One of the privileges of a frequent traveller, even if exclusively travelling on economy class, is the use of the lounge. As a “wino” this is great territory to sense and experience some of the global trends in the wine industry and/or the airline service providers.

One such trend seems to be the use of paper cups instead of proper glasses. That’s at least what my recent experience in the business class lounge (star alliance) at Shanghai Pudong International Airport suggests.
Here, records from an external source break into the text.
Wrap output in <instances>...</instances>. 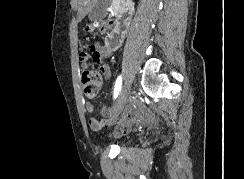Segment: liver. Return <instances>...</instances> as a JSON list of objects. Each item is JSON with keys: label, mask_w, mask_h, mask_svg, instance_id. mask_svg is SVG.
I'll return each instance as SVG.
<instances>
[{"label": "liver", "mask_w": 244, "mask_h": 179, "mask_svg": "<svg viewBox=\"0 0 244 179\" xmlns=\"http://www.w3.org/2000/svg\"><path fill=\"white\" fill-rule=\"evenodd\" d=\"M95 2H97V0H79L77 12L78 22H81V20L87 16L88 12L92 10Z\"/></svg>", "instance_id": "1"}]
</instances>
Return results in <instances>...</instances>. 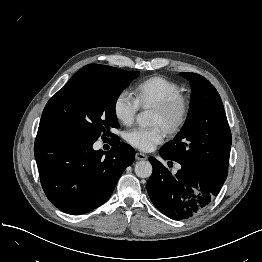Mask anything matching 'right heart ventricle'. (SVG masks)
<instances>
[{
    "label": "right heart ventricle",
    "mask_w": 262,
    "mask_h": 262,
    "mask_svg": "<svg viewBox=\"0 0 262 262\" xmlns=\"http://www.w3.org/2000/svg\"><path fill=\"white\" fill-rule=\"evenodd\" d=\"M181 95V87L174 81L154 76L140 82L134 90V98L141 107H155L159 103Z\"/></svg>",
    "instance_id": "right-heart-ventricle-1"
}]
</instances>
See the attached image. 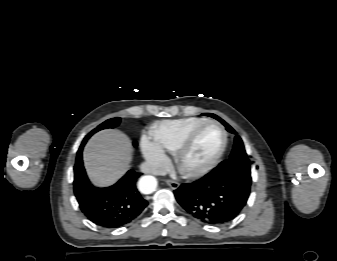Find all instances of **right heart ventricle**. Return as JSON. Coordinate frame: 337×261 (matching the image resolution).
I'll return each instance as SVG.
<instances>
[{
  "instance_id": "obj_1",
  "label": "right heart ventricle",
  "mask_w": 337,
  "mask_h": 261,
  "mask_svg": "<svg viewBox=\"0 0 337 261\" xmlns=\"http://www.w3.org/2000/svg\"><path fill=\"white\" fill-rule=\"evenodd\" d=\"M204 121L206 119L199 117L162 120L151 126L150 136L164 153L174 154L186 135Z\"/></svg>"
}]
</instances>
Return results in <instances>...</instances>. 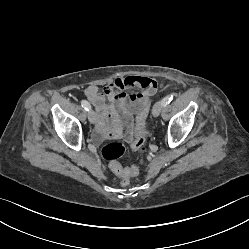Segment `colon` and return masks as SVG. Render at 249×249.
Instances as JSON below:
<instances>
[{
  "instance_id": "5ec220e1",
  "label": "colon",
  "mask_w": 249,
  "mask_h": 249,
  "mask_svg": "<svg viewBox=\"0 0 249 249\" xmlns=\"http://www.w3.org/2000/svg\"><path fill=\"white\" fill-rule=\"evenodd\" d=\"M154 87L151 90L157 87L156 82H154ZM146 117V109L143 110L137 117V123L139 126L138 132L132 141V148L135 151L143 152L145 151V134L141 129L143 120ZM102 156L104 159L108 160L110 163L111 170L119 174L121 177V184L123 186L128 185L130 176L138 175L140 168L138 166H131L129 168H123L118 162L117 159L120 158L125 153V146L120 142H111L106 144L102 148Z\"/></svg>"
}]
</instances>
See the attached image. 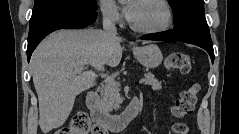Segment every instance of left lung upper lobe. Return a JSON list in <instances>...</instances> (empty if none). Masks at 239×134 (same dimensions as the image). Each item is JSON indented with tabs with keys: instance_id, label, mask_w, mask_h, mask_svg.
I'll use <instances>...</instances> for the list:
<instances>
[{
	"instance_id": "left-lung-upper-lobe-1",
	"label": "left lung upper lobe",
	"mask_w": 239,
	"mask_h": 134,
	"mask_svg": "<svg viewBox=\"0 0 239 134\" xmlns=\"http://www.w3.org/2000/svg\"><path fill=\"white\" fill-rule=\"evenodd\" d=\"M173 13L175 28L191 21H206L203 0H168Z\"/></svg>"
}]
</instances>
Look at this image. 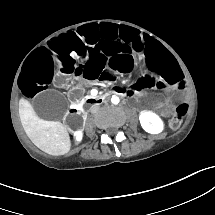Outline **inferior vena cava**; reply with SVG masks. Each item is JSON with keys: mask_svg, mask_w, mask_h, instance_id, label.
Returning a JSON list of instances; mask_svg holds the SVG:
<instances>
[{"mask_svg": "<svg viewBox=\"0 0 215 215\" xmlns=\"http://www.w3.org/2000/svg\"><path fill=\"white\" fill-rule=\"evenodd\" d=\"M100 106L99 105H92L91 108H90V112L91 113H96L98 112Z\"/></svg>", "mask_w": 215, "mask_h": 215, "instance_id": "inferior-vena-cava-1", "label": "inferior vena cava"}]
</instances>
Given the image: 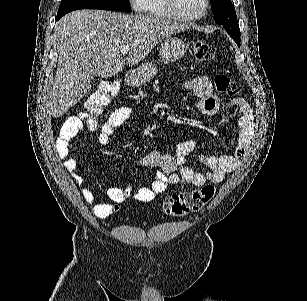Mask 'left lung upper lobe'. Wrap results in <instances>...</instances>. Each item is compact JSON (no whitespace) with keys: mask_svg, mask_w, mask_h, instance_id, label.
<instances>
[{"mask_svg":"<svg viewBox=\"0 0 307 301\" xmlns=\"http://www.w3.org/2000/svg\"><path fill=\"white\" fill-rule=\"evenodd\" d=\"M215 22L222 25L227 33L240 46V29L237 22L235 8L231 0H210Z\"/></svg>","mask_w":307,"mask_h":301,"instance_id":"obj_1","label":"left lung upper lobe"}]
</instances>
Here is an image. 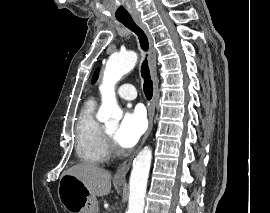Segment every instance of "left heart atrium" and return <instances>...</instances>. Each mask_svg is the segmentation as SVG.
Segmentation results:
<instances>
[{
    "instance_id": "1",
    "label": "left heart atrium",
    "mask_w": 270,
    "mask_h": 213,
    "mask_svg": "<svg viewBox=\"0 0 270 213\" xmlns=\"http://www.w3.org/2000/svg\"><path fill=\"white\" fill-rule=\"evenodd\" d=\"M146 129V118L140 109L125 112L114 133V140L122 149L136 145Z\"/></svg>"
}]
</instances>
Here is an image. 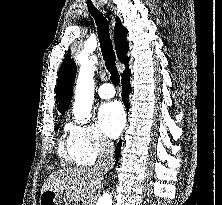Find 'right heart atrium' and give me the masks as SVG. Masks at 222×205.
Here are the masks:
<instances>
[{
    "mask_svg": "<svg viewBox=\"0 0 222 205\" xmlns=\"http://www.w3.org/2000/svg\"><path fill=\"white\" fill-rule=\"evenodd\" d=\"M68 144L84 165L93 164L111 151V143L97 125L75 123L69 127Z\"/></svg>",
    "mask_w": 222,
    "mask_h": 205,
    "instance_id": "1",
    "label": "right heart atrium"
}]
</instances>
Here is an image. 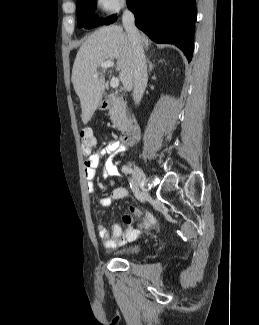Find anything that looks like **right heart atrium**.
Instances as JSON below:
<instances>
[{"mask_svg": "<svg viewBox=\"0 0 259 325\" xmlns=\"http://www.w3.org/2000/svg\"><path fill=\"white\" fill-rule=\"evenodd\" d=\"M126 3V0H96L98 8L107 14L119 11Z\"/></svg>", "mask_w": 259, "mask_h": 325, "instance_id": "d8ad5b80", "label": "right heart atrium"}]
</instances>
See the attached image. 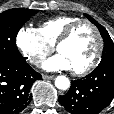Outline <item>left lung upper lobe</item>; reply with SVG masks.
<instances>
[{
	"label": "left lung upper lobe",
	"instance_id": "left-lung-upper-lobe-1",
	"mask_svg": "<svg viewBox=\"0 0 114 114\" xmlns=\"http://www.w3.org/2000/svg\"><path fill=\"white\" fill-rule=\"evenodd\" d=\"M85 16L97 26L104 40L103 54H102V59L100 61L99 66L114 64V43L112 39L110 38L108 32L103 26H101L97 21H95L91 16L87 14H85Z\"/></svg>",
	"mask_w": 114,
	"mask_h": 114
}]
</instances>
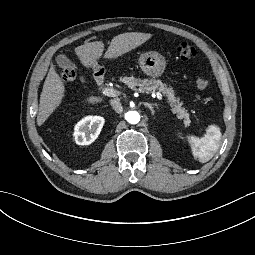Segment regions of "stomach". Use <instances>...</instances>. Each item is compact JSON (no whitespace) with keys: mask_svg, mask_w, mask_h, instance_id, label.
I'll list each match as a JSON object with an SVG mask.
<instances>
[{"mask_svg":"<svg viewBox=\"0 0 255 255\" xmlns=\"http://www.w3.org/2000/svg\"><path fill=\"white\" fill-rule=\"evenodd\" d=\"M139 64L142 71L151 77H159L165 69V60L158 53L142 54L139 59ZM95 71L99 69L98 64L93 65Z\"/></svg>","mask_w":255,"mask_h":255,"instance_id":"0dacf381","label":"stomach"}]
</instances>
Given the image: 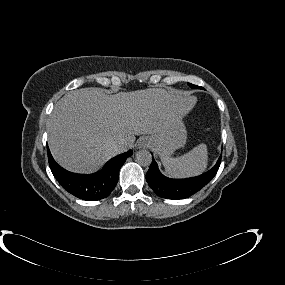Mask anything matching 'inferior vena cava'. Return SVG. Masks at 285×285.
<instances>
[{"label": "inferior vena cava", "mask_w": 285, "mask_h": 285, "mask_svg": "<svg viewBox=\"0 0 285 285\" xmlns=\"http://www.w3.org/2000/svg\"><path fill=\"white\" fill-rule=\"evenodd\" d=\"M124 142H119L116 144L117 149H122L124 147Z\"/></svg>", "instance_id": "inferior-vena-cava-1"}]
</instances>
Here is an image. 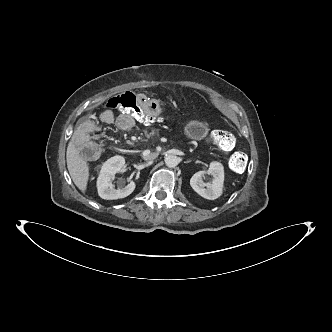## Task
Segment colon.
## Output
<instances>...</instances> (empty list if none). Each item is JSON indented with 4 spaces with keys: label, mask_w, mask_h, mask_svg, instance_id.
Masks as SVG:
<instances>
[{
    "label": "colon",
    "mask_w": 332,
    "mask_h": 332,
    "mask_svg": "<svg viewBox=\"0 0 332 332\" xmlns=\"http://www.w3.org/2000/svg\"><path fill=\"white\" fill-rule=\"evenodd\" d=\"M136 98L137 96L130 92L114 96L108 101L107 110L110 113L120 111L125 114H129L145 126H150L153 123L161 121V116L155 117L152 114H148L140 109L136 103ZM212 139L216 145L224 151H231L236 143L235 136L231 132L225 130L215 131L212 134ZM76 146L81 154L88 159H94L101 154L99 145L86 138H77ZM228 162L230 169L233 172L239 173L245 169L247 157L243 152H233L230 154Z\"/></svg>",
    "instance_id": "1"
}]
</instances>
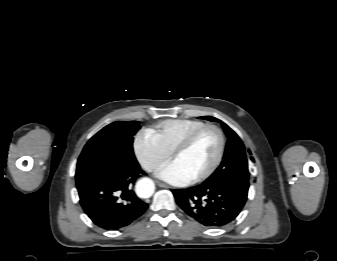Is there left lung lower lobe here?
I'll list each match as a JSON object with an SVG mask.
<instances>
[{
    "label": "left lung lower lobe",
    "instance_id": "0a47b994",
    "mask_svg": "<svg viewBox=\"0 0 337 261\" xmlns=\"http://www.w3.org/2000/svg\"><path fill=\"white\" fill-rule=\"evenodd\" d=\"M176 203L192 219L207 227H222L241 212L246 199L232 189L215 184H200L172 190Z\"/></svg>",
    "mask_w": 337,
    "mask_h": 261
}]
</instances>
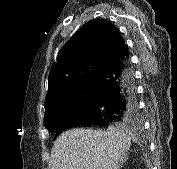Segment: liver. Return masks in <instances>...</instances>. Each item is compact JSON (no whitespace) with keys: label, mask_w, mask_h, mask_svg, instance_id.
Returning <instances> with one entry per match:
<instances>
[{"label":"liver","mask_w":177,"mask_h":169,"mask_svg":"<svg viewBox=\"0 0 177 169\" xmlns=\"http://www.w3.org/2000/svg\"><path fill=\"white\" fill-rule=\"evenodd\" d=\"M130 146L131 136L125 127L71 129L55 140L51 169H118L127 160Z\"/></svg>","instance_id":"liver-1"}]
</instances>
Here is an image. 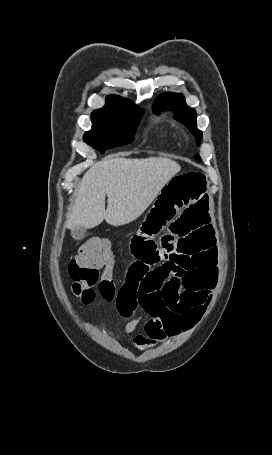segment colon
<instances>
[{
    "label": "colon",
    "mask_w": 272,
    "mask_h": 455,
    "mask_svg": "<svg viewBox=\"0 0 272 455\" xmlns=\"http://www.w3.org/2000/svg\"><path fill=\"white\" fill-rule=\"evenodd\" d=\"M114 265L110 241L100 237L88 239L68 265L73 295L84 305L93 302L97 294L107 301L115 300L118 290L112 276Z\"/></svg>",
    "instance_id": "obj_1"
}]
</instances>
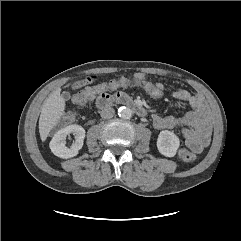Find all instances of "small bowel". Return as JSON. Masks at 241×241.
Masks as SVG:
<instances>
[{"instance_id":"small-bowel-1","label":"small bowel","mask_w":241,"mask_h":241,"mask_svg":"<svg viewBox=\"0 0 241 241\" xmlns=\"http://www.w3.org/2000/svg\"><path fill=\"white\" fill-rule=\"evenodd\" d=\"M138 79L158 85L163 84L150 78L146 74L138 73ZM174 99L189 104L191 110L181 117L154 114L152 123L156 129H173L180 127L187 147L194 153H200L210 142L211 119L207 106L202 97L185 89L173 91Z\"/></svg>"}]
</instances>
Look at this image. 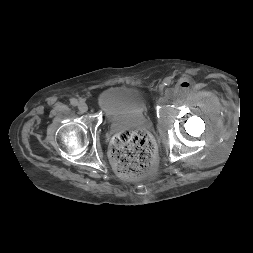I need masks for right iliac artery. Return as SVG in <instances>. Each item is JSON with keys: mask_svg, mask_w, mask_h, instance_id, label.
I'll use <instances>...</instances> for the list:
<instances>
[{"mask_svg": "<svg viewBox=\"0 0 253 253\" xmlns=\"http://www.w3.org/2000/svg\"><path fill=\"white\" fill-rule=\"evenodd\" d=\"M70 103H71V105H73V106H77V105H78V100L75 99V98H72V99L70 100Z\"/></svg>", "mask_w": 253, "mask_h": 253, "instance_id": "obj_1", "label": "right iliac artery"}]
</instances>
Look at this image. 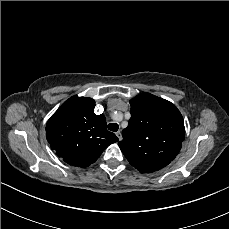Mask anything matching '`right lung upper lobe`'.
I'll list each match as a JSON object with an SVG mask.
<instances>
[{"instance_id":"cb5924a9","label":"right lung upper lobe","mask_w":229,"mask_h":229,"mask_svg":"<svg viewBox=\"0 0 229 229\" xmlns=\"http://www.w3.org/2000/svg\"><path fill=\"white\" fill-rule=\"evenodd\" d=\"M91 98H69L46 125V138L57 155L72 166L85 168L118 138L107 131L106 118L94 114Z\"/></svg>"}]
</instances>
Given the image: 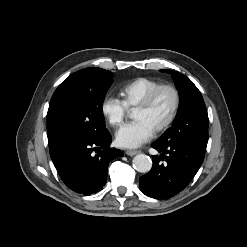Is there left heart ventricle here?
Returning <instances> with one entry per match:
<instances>
[{
  "mask_svg": "<svg viewBox=\"0 0 247 247\" xmlns=\"http://www.w3.org/2000/svg\"><path fill=\"white\" fill-rule=\"evenodd\" d=\"M173 106V95L168 90L161 91L148 109L134 110L135 120L147 122L154 130L169 116Z\"/></svg>",
  "mask_w": 247,
  "mask_h": 247,
  "instance_id": "obj_1",
  "label": "left heart ventricle"
}]
</instances>
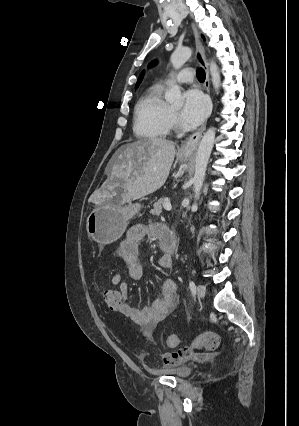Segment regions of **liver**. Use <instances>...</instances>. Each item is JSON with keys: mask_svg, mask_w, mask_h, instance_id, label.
<instances>
[{"mask_svg": "<svg viewBox=\"0 0 299 426\" xmlns=\"http://www.w3.org/2000/svg\"><path fill=\"white\" fill-rule=\"evenodd\" d=\"M175 144L162 138L140 139L122 146L107 181L105 197L123 184L122 203L139 199L161 188L167 180L174 157ZM99 202V201H97Z\"/></svg>", "mask_w": 299, "mask_h": 426, "instance_id": "liver-1", "label": "liver"}]
</instances>
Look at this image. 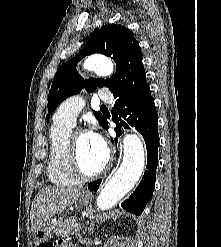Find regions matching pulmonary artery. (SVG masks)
Returning <instances> with one entry per match:
<instances>
[{
  "mask_svg": "<svg viewBox=\"0 0 221 247\" xmlns=\"http://www.w3.org/2000/svg\"><path fill=\"white\" fill-rule=\"evenodd\" d=\"M99 98L105 102H111L113 95L109 90H101ZM84 107L83 97L80 95L72 96L66 99L58 108L55 118L71 126L75 125L76 118Z\"/></svg>",
  "mask_w": 221,
  "mask_h": 247,
  "instance_id": "1",
  "label": "pulmonary artery"
}]
</instances>
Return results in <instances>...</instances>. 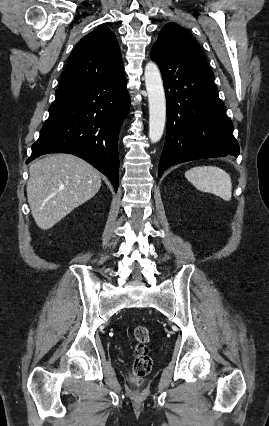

I found the “wine ensemble” below. Isn’t it cute?

Wine at your service

I could not resist a tasting of the two wines on offer, a white from China and a red wine from France. Unfortunately I could not find any trace of the French wine in the internet. I had noted down “Tour Gouvercin” as the name of the wine (a Cabernet Sauvignon) which was quite pleasant to drink, fruity with body and structure.

The second wine, a ‘Clos des Chenes, dry white wine’ by Imperial Court, a brand re-designed and re-established by Shenma Winery. The wine was a bit “thin” but since the cooler (as seen in the picture above) guaranteed a pleasant temperature, I found it not so bad, light but technically well made.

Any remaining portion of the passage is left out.